The FBI are very willing to play along because a criminal case of such magnitude as this would be will generate huge income for the US legal system.
Look at me, I have an opinion
The reaction to the arrests and to the statement from the US attorney general Loretta Lynch, (Lynch statement), wherein she made a series of allegations presented as if they are facts, has been woefully predictable. Former footballer and current UEFA president Michel Platini asked Sepp Blatter to resign, seemingly forgetting that there is an election tomorrow, Tory MP and minister for culture John Whittingdale resurrected Joseph McCarthy and urged sponsors to withdraw their money from FIFA, and FA chairman Greg Dyke stated that he thinks the arrests will assist Ali bin Hussein’s chance of winning the election, despite Blatter’s continuing support throughout most of the world.
The British sports media have indulged in a circle jerk of frenzied supercilious pomposity, every ex-player who can persuade a broadcaster to offer him a fee for a bet on the horses has garbled out some incoherent drivel and Labour’s spokesperson for sport Chris Bryant said that he supports the possibility of fans and players being deprived of the opportunity of seeing England compete at the next two world cups.
All the commentary, sparked into life by allegations made the US police, conveniently sets aside the fact that there is an election tomorrow for FIFA president, it seeks to quash any note of the support Blatter has throughout south and central America, Asia and Africa, that is, most the world, it accepts the allegations made by an embittered egoist called Chuck Blazer via the FBI as statements of fact, and it fails to acknowledge that, with or without any inappropriate persuasion, Russia and Qatar would have won the votes to stage the world cups in 2018 and 2022 respectively.
The result of the election for the president of FIFA tomorrow is unlikely to be affected by the arrests and the associated melodramatic commentary. FIFA delegates who intended to vote for Blatter will do so and those who favoured bin Husein will vote for him. The film of black-clad agents with the letters FBI on their backs ransacking FIFA offices will have strengthened support for Blatter outside of the Euro/US-centric blinkered viewpoint.
Desperate calls for Blatter to resign, before or after being re-elected, from the European administrators is an admittance on their part that, despite their much greater football wealth, they cannot persuade most of the remainder of the world to vote how the Europeans would like. And, as European history will attest, if a European administrator fails at persuasion then he resorts to bullying, bypassing democracy and whingeing.

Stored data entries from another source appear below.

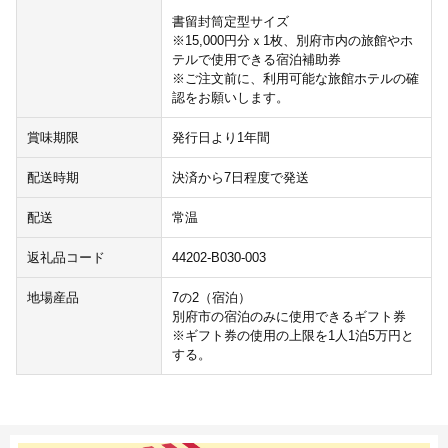
書留封筒定型サイズ
※15,000円分ｘ1枚、別府市内の旅館やホ
テルで使用できる宿泊補助券
※ご注文前に、利用可能な旅館ホテルの確
認をお願いします。
賞味期限
発行日より1年間
配送時期
決済から7日程度で発送
配送
常温
返礼品コード
44202-B030-003
地場産品
7の2（宿泊）
別府市の宿泊のみに使用できるギフト券
※ギフト券の使用の上限を1人1泊5万円と
する。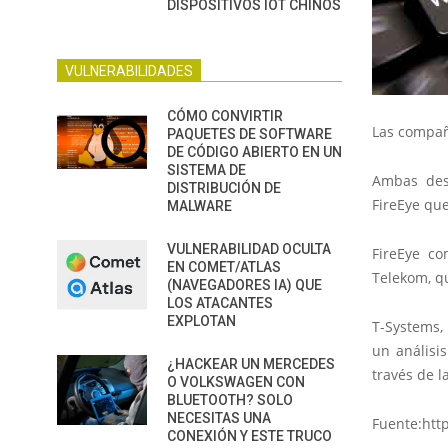
DISPOSITIVOS IOT CHINOS
VULNERABILIDADES
CÓMO CONVIRTIR
Las compañí
PAQUETES DE SOFTWARE
DE CÓDIGO ABIERTO EN UN
SISTEMA DE
Ambas des
DISTRIBUCIÓN DE
FireEye que
MALWARE
VULNERABILIDAD OCULTA
FireEye co
EN COMET/ATLAS
Telekom, q
(NAVEGADORES IA) QUE
LOS ATACANTES
EXPLOTAN
T-Systems,
un análisi
¿HACKEAR UN MERCEDES
través de l
O VOLKSWAGEN CON
BLUETOOTH? SOLO
NECESITAS UNA
Fuente:htt
CONEXIÓN Y ESTE TRUCO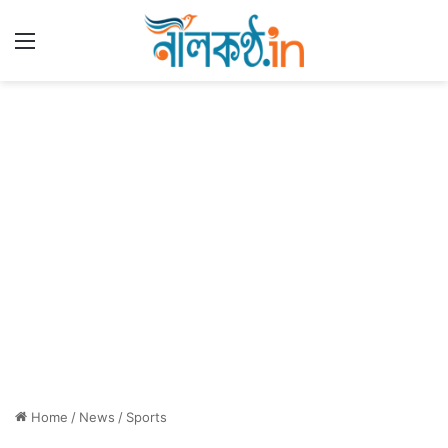
Menu
Home
/
News
/
Sports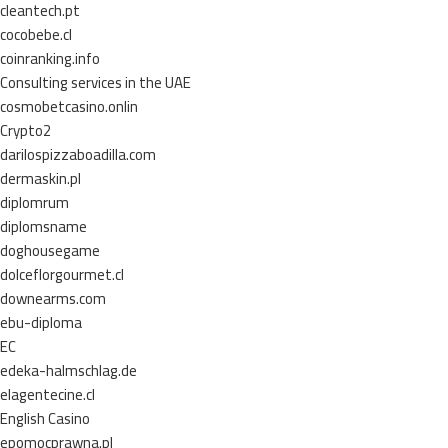
cleantech.pt
cocobebe.cl
coinranking.info
Consulting services in the UAE
cosmobetcasino.onlin
Crypto2
darilospizzaboadilla.com
dermaskin.pl
diplomrum
diplomsname
doghousegame
dolceflorgourmet.cl
downearms.com
ebu-diploma
EC
edeka-halmschlag.de
elagentecine.cl
English Casino
epomocprawna.pl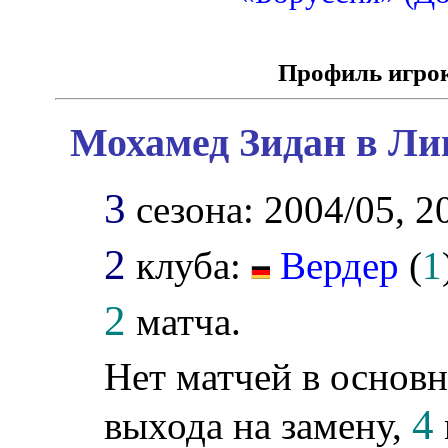
Профиль игро
Мохамед Зидан в Ли
3
сезона: 2004/05, 2
2
клуба:
Вердер
(
1
2
матча.
Нет матчей в основн
4
выхода на замену,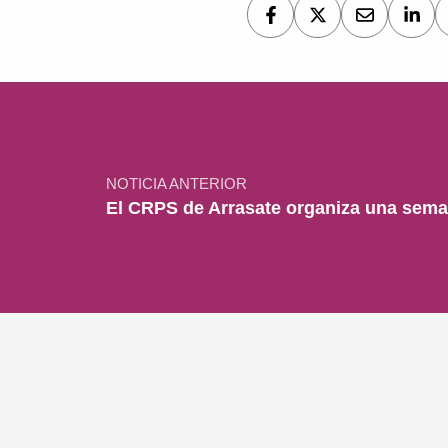
Navegación de entradas
NOTICIA ANTERIOR
El CRPS de Arrasate organiza una sema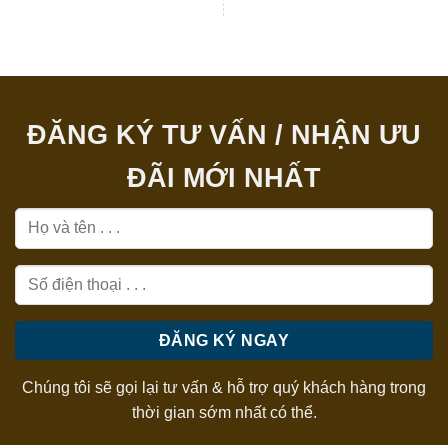
ĐĂNG KÝ TƯ VẤN / NHẬN ƯU
ĐÃI MỚI NHẤT
Chúng tôi sẽ gọi lại tư vấn & hỗ trợ quý khách hàng trong
thời gian sớm nhất có thể.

It was hysterically absurd to hear the Tory prime minister and his minions bleat on about FIFA’s “corruption” a day after the Tory government spewed out a queen’s speech that ignored rampant tax-evasion and targeted the weakest and poorest as well as denying justice and rights. Cameron asks Blatter to resign and step aside to allow a prince to assume command; Cameron, a cousin of the queen, will always favour royalty.
Bitter old men with big egos
The activities described by the allegations against the FIFA executives are normal procedure. If FIFA or any other sports administrative body doesn’t want to encourage a spot of bribery then why the hell have a bidding process? Such a process requires persuasion by one talentless over-ambitious egotistical fool to another talentless over-ambitious egotistical fool. It’s a silly game. Chuck Blazer didn’t want to play anymore so he told tales.
Blatter, Platini, Dyke, Blazer and the rest of the international football administrators are hewn from the same template. Nothing thrills them more than childish one-upmanship over another of their clan. Again, this is normal behaviour for an international sports administrative body.
And so on
Blatter will be re-elected and carry on doing things his way, Platini, Dyke and others will continue to remind everyone they exist by offering sporadic pseudo-passionate criticisms of FIFA, the US legal system will rake it in over several tedious years, politicians will point a finger at FIFA now and then to distract from their own inadequacies and filth, the privately-educated mob of so-called football journalists will ride bareback on their high horses, and so on.